If we have a vector of parameters \(\theta = \theta_1, \ldots \theta_p\) then we can choose a proposal \(J(\theta | \theta^{(s)})\) that updates all \(\theta\) elements simultaneously (as seen above with \(J(\beta | \beta^{(s)})\).

Alternatively, we could update blocks of \(\theta\), e.g. propose an update for the first \(j\) elements of \(\theta\), \(J_1(\theta_1,\ldots \theta_j | \theta_1^{(s)}, \ldots \theta_j^{(s)})\) and then an update for the \(p-j\) remaining elements, \(J(\theta_{j+1}, \ldots, \theta_{p} | \theta_{j+1}^{(s)}, \ldots, \theta_{p}^{(s)})\).

Separately, we could even update each element of \(\theta\) individually, e.g. have an individual, different proposal on each \(\theta_i\), \(i \in \{1, \ldots p\}\).

We might even combine block updates with individual updates.

Question: Where have we seen block updates and individual updates within MCMC before?

The Metropolis-Hastings algorithm is a generalization of both the Metropolis algorithm and the Gibbs sampler.

The Metropolis-Hastings algorithm

Let \(\pi(\theta_1, \theta_2)\) be the target distribution.
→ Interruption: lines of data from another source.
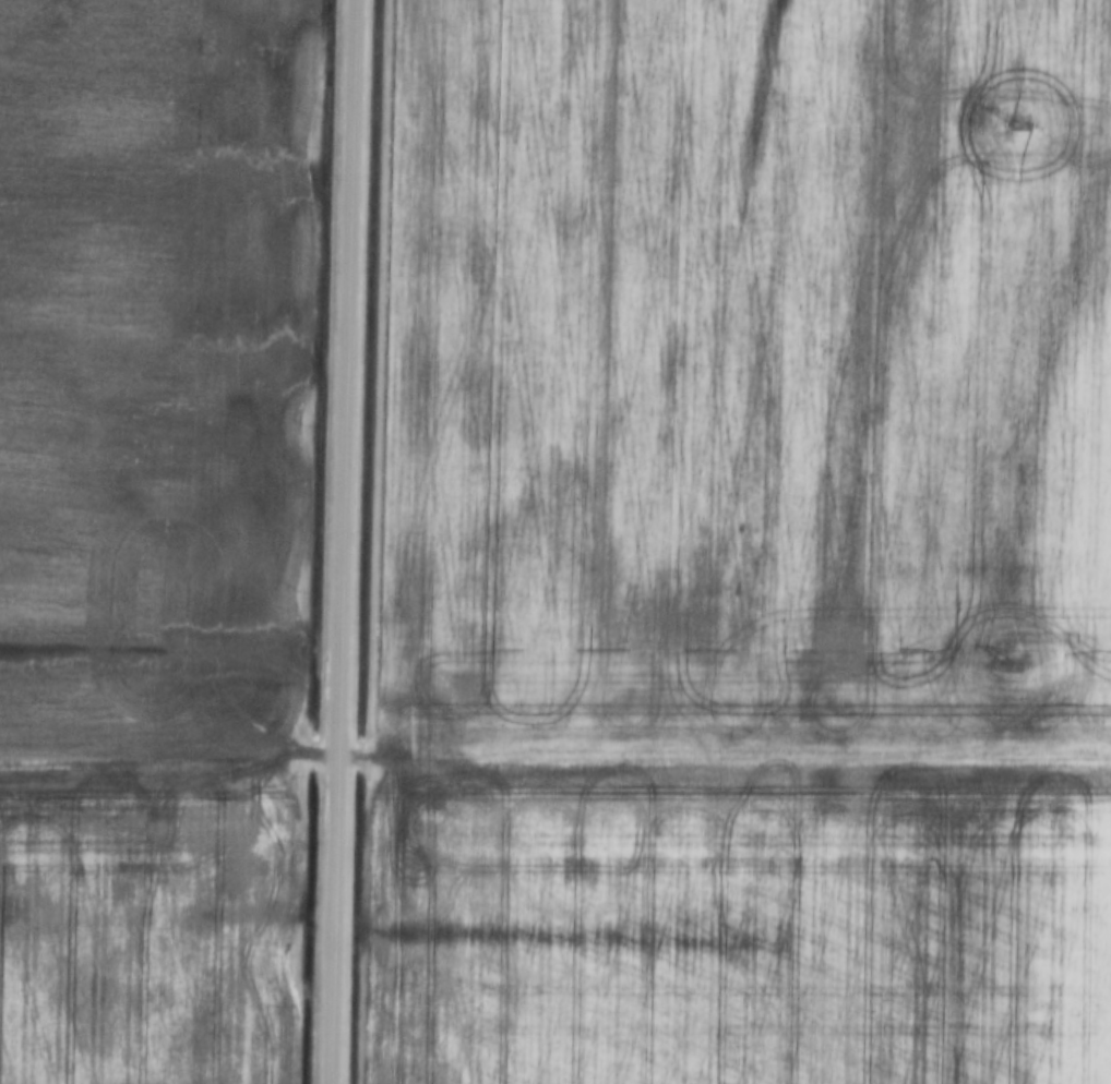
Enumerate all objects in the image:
power tower: (1016, 114)
crop: (155, 369)
crop: (744, 377)
road: (338, 542)
power tower: (1011, 663)
crop: (143, 916)
crop: (737, 919)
The Metropolis-Hastings algorithm proceeds:

  • Update \(\theta_1\):
  1. sample \(\theta_1^* \sim J_1(\theta_1 | \theta_1^{(s)}, \theta_2^{(s)})\);
  2. compute the acceptance ratio

\[ r = \frac{\pi(\theta_1^*, \theta_2^{(s)})}{\pi(\theta_1^{(s)}, \theta_2^{(s)})} \times \frac{J_1(\theta_1^{(s)}| \theta_1^*, \theta_2^{(s)})}{ J_1(\theta_1^{*}| \theta_1^{(s)}, \theta_2^{(s)}) } \]
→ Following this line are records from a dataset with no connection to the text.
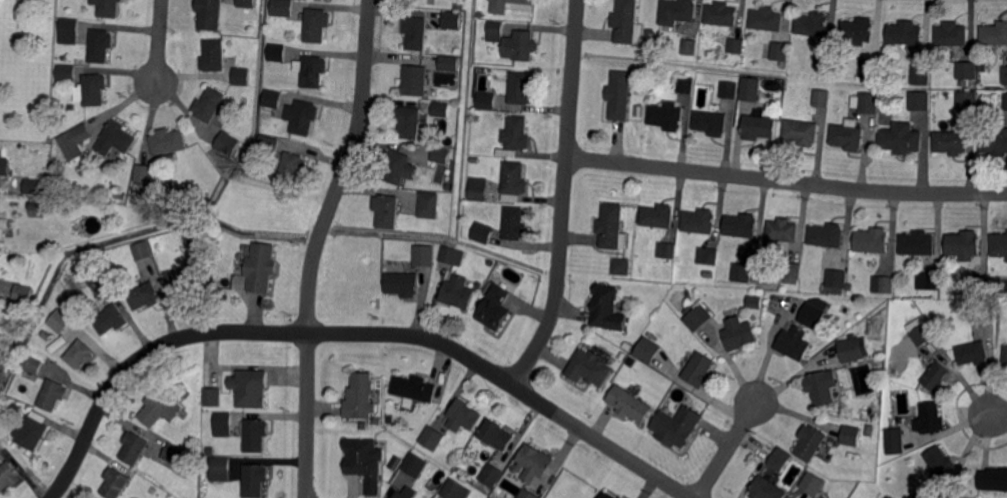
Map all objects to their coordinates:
building: (247, 2)
building: (507, 5)
building: (456, 6)
building: (108, 7)
building: (282, 8)
building: (676, 12)
building: (210, 13)
building: (721, 14)
building: (767, 18)
building: (453, 19)
building: (625, 21)
building: (318, 24)
building: (812, 24)
building: (68, 31)
building: (496, 31)
building: (857, 31)
building: (416, 32)
building: (906, 32)
building: (995, 33)
building: (952, 34)
road: (159, 41)
building: (101, 45)
building: (521, 45)
building: (736, 45)
building: (689, 46)
building: (780, 51)
building: (278, 52)
building: (214, 55)
building: (826, 55)
building: (449, 64)
building: (869, 70)
building: (968, 70)
building: (314, 71)
building: (65, 72)
building: (921, 74)
building: (242, 75)
building: (1005, 76)
building: (415, 80)
building: (686, 84)
building: (521, 88)
building: (95, 89)
building: (729, 89)
building: (750, 89)
building: (620, 95)
building: (822, 97)
building: (273, 98)
building: (486, 100)
building: (920, 100)
building: (968, 100)
building: (1006, 101)
building: (869, 103)
building: (208, 105)
building: (455, 109)
building: (441, 110)
building: (667, 115)
building: (303, 116)
building: (478, 118)
building: (409, 121)
building: (710, 122)
building: (759, 127)
building: (802, 132)
building: (516, 136)
building: (848, 136)
building: (116, 138)
building: (900, 139)
building: (74, 140)
building: (169, 141)
building: (952, 141)
building: (228, 143)
building: (995, 143)
building: (270, 145)
building: (440, 156)
building: (246, 160)
building: (4, 165)
building: (396, 166)
building: (292, 168)
building: (144, 173)
building: (514, 181)
road: (786, 181)
building: (30, 184)
building: (449, 186)
building: (479, 188)
building: (118, 193)
building: (153, 193)
road: (564, 197)
building: (182, 199)
building: (429, 205)
building: (36, 207)
building: (387, 210)
building: (658, 216)
building: (700, 221)
building: (515, 223)
building: (742, 225)
building: (613, 226)
building: (783, 229)
building: (483, 232)
building: (1, 233)
building: (826, 235)
building: (195, 237)
building: (871, 237)
building: (918, 242)
building: (965, 244)
building: (1000, 244)
road: (317, 245)
building: (667, 249)
building: (139, 251)
building: (423, 256)
building: (713, 256)
building: (451, 257)
building: (622, 266)
building: (261, 267)
building: (793, 271)
building: (743, 272)
building: (92, 275)
building: (183, 280)
building: (835, 281)
building: (885, 281)
building: (930, 281)
building: (402, 285)
building: (980, 286)
building: (850, 288)
building: (23, 293)
building: (457, 293)
building: (144, 296)
building: (491, 308)
building: (604, 309)
building: (983, 311)
building: (697, 316)
building: (812, 316)
building: (110, 319)
building: (60, 320)
building: (740, 332)
road: (352, 333)
building: (924, 334)
building: (796, 342)
building: (853, 349)
building: (649, 350)
building: (973, 352)
building: (80, 353)
building: (1006, 355)
building: (33, 365)
building: (589, 368)
building: (699, 369)
building: (937, 375)
building: (253, 388)
building: (415, 388)
building: (822, 388)
building: (178, 389)
building: (53, 394)
building: (214, 397)
building: (360, 398)
building: (630, 404)
building: (159, 408)
building: (23, 409)
building: (464, 415)
road: (998, 415)
building: (933, 417)
building: (390, 420)
building: (378, 421)
building: (223, 423)
building: (677, 427)
building: (870, 431)
building: (31, 433)
building: (255, 434)
building: (497, 434)
building: (852, 435)
building: (432, 437)
building: (896, 440)
building: (811, 442)
building: (1, 445)
building: (134, 447)
building: (211, 450)
road: (727, 450)
building: (403, 453)
building: (176, 454)
building: (360, 458)
building: (779, 460)
building: (535, 462)
building: (941, 462)
building: (416, 465)
building: (221, 468)
building: (9, 475)
building: (492, 475)
building: (994, 478)
building: (256, 479)
building: (116, 482)
building: (812, 485)
building: (457, 489)
building: (768, 489)
building: (407, 493)
building: (161, 494)
building: (529, 494)
building: (922, 494)
building: (608, 495)
building: (622, 497)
  1. set \(\theta_1^{(s+1)}\) to \(\theta_1^*\) with probability \(\min(1, r)\), otherwise set \(\theta_1^{(s+1)}\) to \(\theta_1^{(s)}\).
  • Repeat the above to update \(\theta_2\) given \(\theta_1^{(s+1)}\).
Important

Here, the proposal distribution \(J\) need not be symmetric!